Wat Saen Fang (วัดแสนฝาง) is a Buddhist temple in Chiang Mai, Thailand. The temple was founded in the 1500s, but all extant structures date to the 1800s or later. The viharn of Wat Saen Fang previously served as the royal residence (ho kham) of Kawirolot in the 1860s, and was converted into a viharn by his successor, Inthawichayanon in 1878. The temple is also noted for its Burmese-style chedi, which is gilded with glass mosaic. The ubosot, which is topped with kinnara, is a fusion of Burmese and Lan Na styles.

Supamon Peerapornpisal attributes the ubosot and the kuti to U Pan Nyo (1845–1927), a Burmese timber merchant from Mawlamyine who was granted trade rights in Lan Na and is known in Thai as Luang Yonakan Phichit. She dates them to the 1870s and describes them as built in a Western manner influenced by British design in Burma. The kuti, known as the Yonakan Phichit building, has stucco-decorated windows and arches. Its upper floor carries a clerestory, which she compares to the division of space in a Christian church, with a central hallway and side halls.

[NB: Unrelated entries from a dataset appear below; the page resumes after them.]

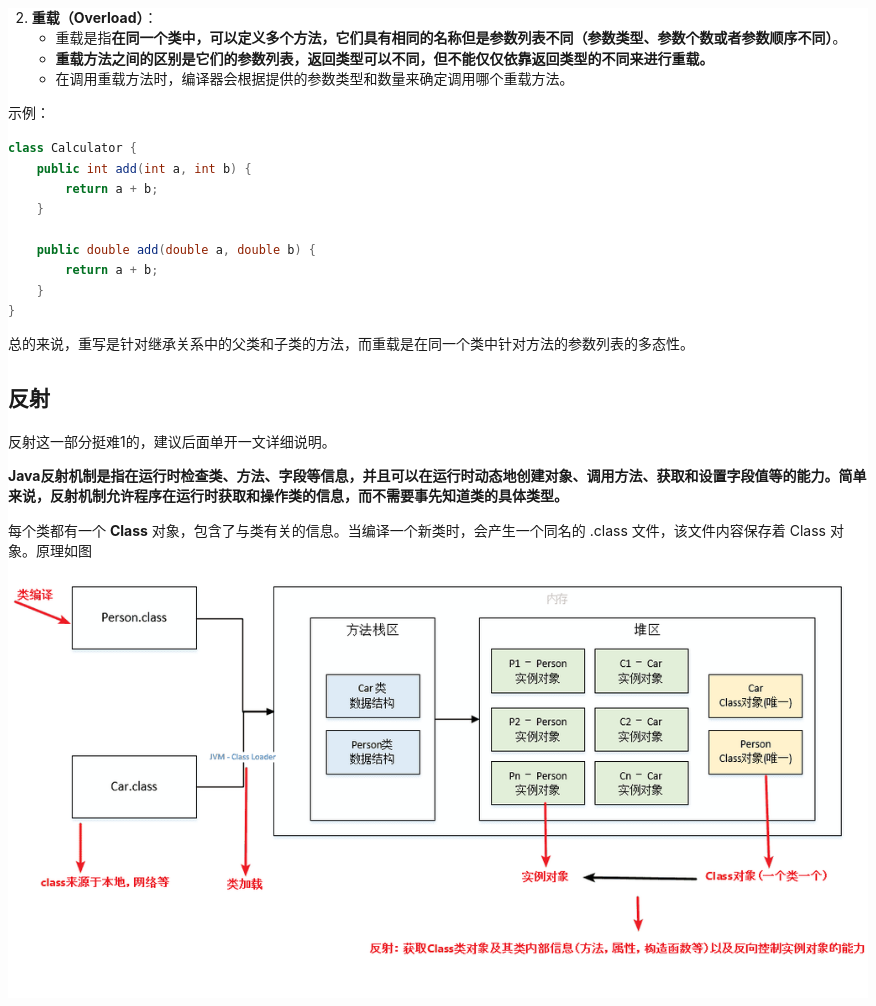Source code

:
 ```java
```

2. **重载（Overload）**：
   - 重载是指**在同一个类中，可以定义多个方法，它们具有相同的名称但是参数列表不同（参数类型、参数个数或者参数顺序不同）**。
   - **重载方法之间的区别是它们的参数列表，返回类型可以不同，但不能仅仅依靠返回类型的不同来进行重载。**
   - 在调用重载方法时，编译器会根据提供的参数类型和数量来确定调用哪个重载方法。

示例：
```java
class Calculator {
    public int add(int a, int b) {
        return a + b;
    }

    public double add(double a, double b) {
        return a + b;
    }
}
```

总的来说，重写是针对继承关系中的父类和子类的方法，而重载是在同一个类中针对方法的参数列表的多态性。



## 反射

反射这一部分挺难1的，建议后面单开一文详细说明。

**Java反射机制是指在运行时检查类、方法、字段等信息，并且可以在运行时动态地创建对象、调用方法、获取和设置字段值等的能力。简单来说，反射机制允许程序在运行时获取和操作类的信息，而不需要事先知道类的具体类型。**



每个类都有一个 **Class** 对象，包含了与类有关的信息。当编译一个新类时，会产生一个同名的 .class 文件，该文件内容保存着 Class 对象。原理如图
![img](https://raw.githubusercontent.com/kengerlwl/kengerlwl.github.io/master/image/e8da9232c588c9b3f04ef0372addef93/c2b064c181acc94720b7cd57611d0388.png)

Supamon places the temple among eleven sites in Chiang Mai and Lampang where Western architectural features appear. She traces the route of that influence through Burma, a British colony from 1824 to 1948, and specifically through timber merchants working in Chiang Mai, rather than through any colonial rule over Siam. Across those sites she finds Western features chiefly in buildings of restricted access such as kutis and ubosots, while open-access buildings such as wihans remain in Lan Na or Burmese style.